Ihr Mann war Biologe in Gatersleben. Bis zum Frühjahr 1989 arbeitete sie im Kreiskrankenhaus Aschersleben, zuletzt als Fach- und Oberärztin. Dann wurde sie Leiterin der chirurgischen Poliklinik in der Bürgerstraße, wo sie nach der Selbstständigkeit bis 1994 blieb.

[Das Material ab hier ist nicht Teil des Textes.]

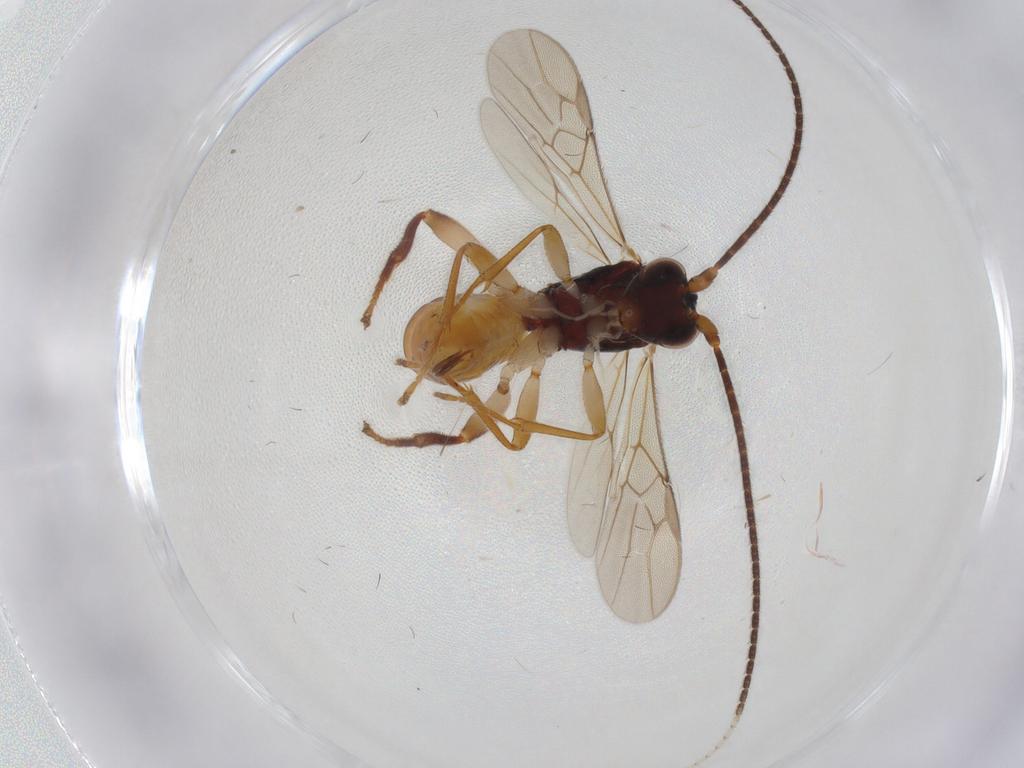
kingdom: Animalia
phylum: Arthropoda
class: Insecta
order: Hymenoptera
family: Braconidae
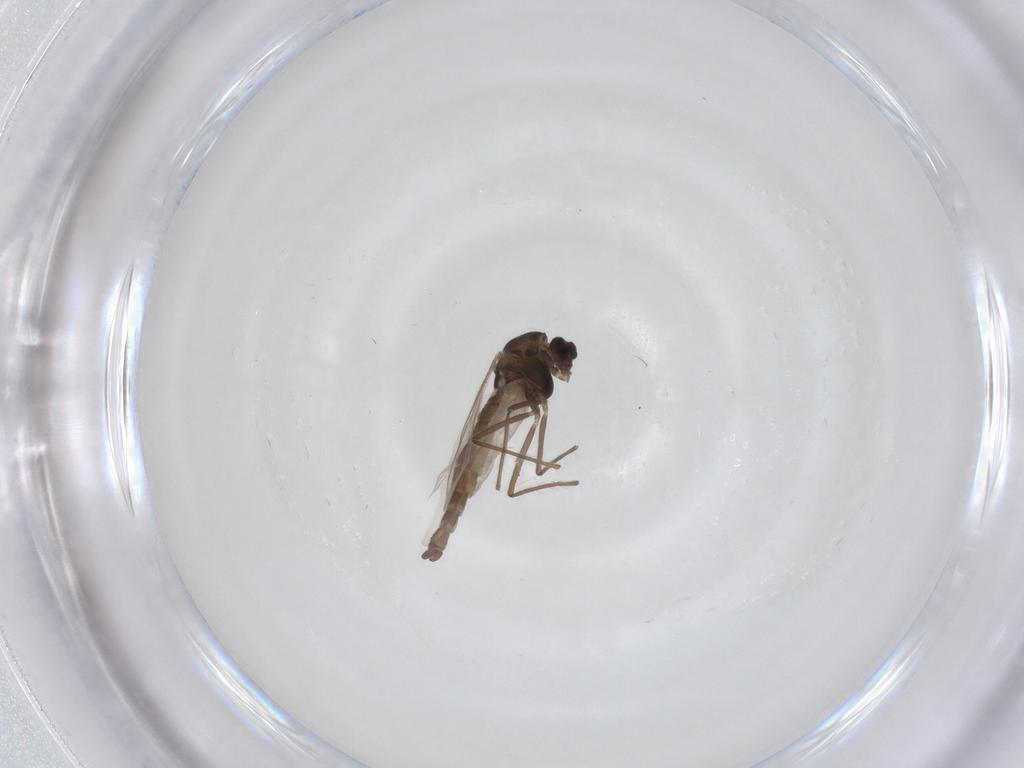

Selbstständigkeit nach 1994 brachte viele Veränderungen
Die Selbstständigkeit, die Investitionen bereiteten anfangs Bauchschmerzen. „Viel Arbeit, viel Neubeginn, große Anstrengung, kleine Wunder - alles war dabei“, beschrieb Bettina Fritsche bei der Verabschiedung diese Zeit ihrer Kollegin.
„Frau Dr. Bäumlein war eine Institution in Aschersleben“, urteilte Dr. Jan Wieland, Chefarzt der Allgemein- und Viszeralchirurgie der Helios-Klinik. „Für mich ist es beeindruckend, wie die letzten Allrounder in der Allgemeinen Chirurgie es geschafft haben, ihre Arbeit allumfassend zu leisten.“
„Frau Dr. Bäumlein war eine Institution in Aschersleben“
Was heute anders ist als früher? „Jeder hat jetzt sein Spezialgebiet“, sieht sie einen Unterschied. Früher gab es zudem eine breitere Ausbildung. „Es ist eigentlich schade, dass die Allgemeine Chirurgie aussterben wird.“
Gerade in der Niederlassung sei man gefordert, da man neben der Allgemeinchirurgie die Bauchchirurgie verstehen und Unfallchirurgie beherrschen müsse, um Röntgenaufnahmen befunden zu können.
„Ich habe noch viel vor“, kündigt Karin Bäumlein an. Hausmusik mit ihrem Mann? Vielleicht. Die medizinischen Kenntnisse wird sie natürlich nicht ad acta legen. Seit zehn Jahren ist sie Rennärztin in der Motorsportarena Oschersleben. Mit einem Reiseveranstalter will sie außerdem als Reiseärztin noch weltweit ein- oder zweimal pro Jahr unterwegs sein.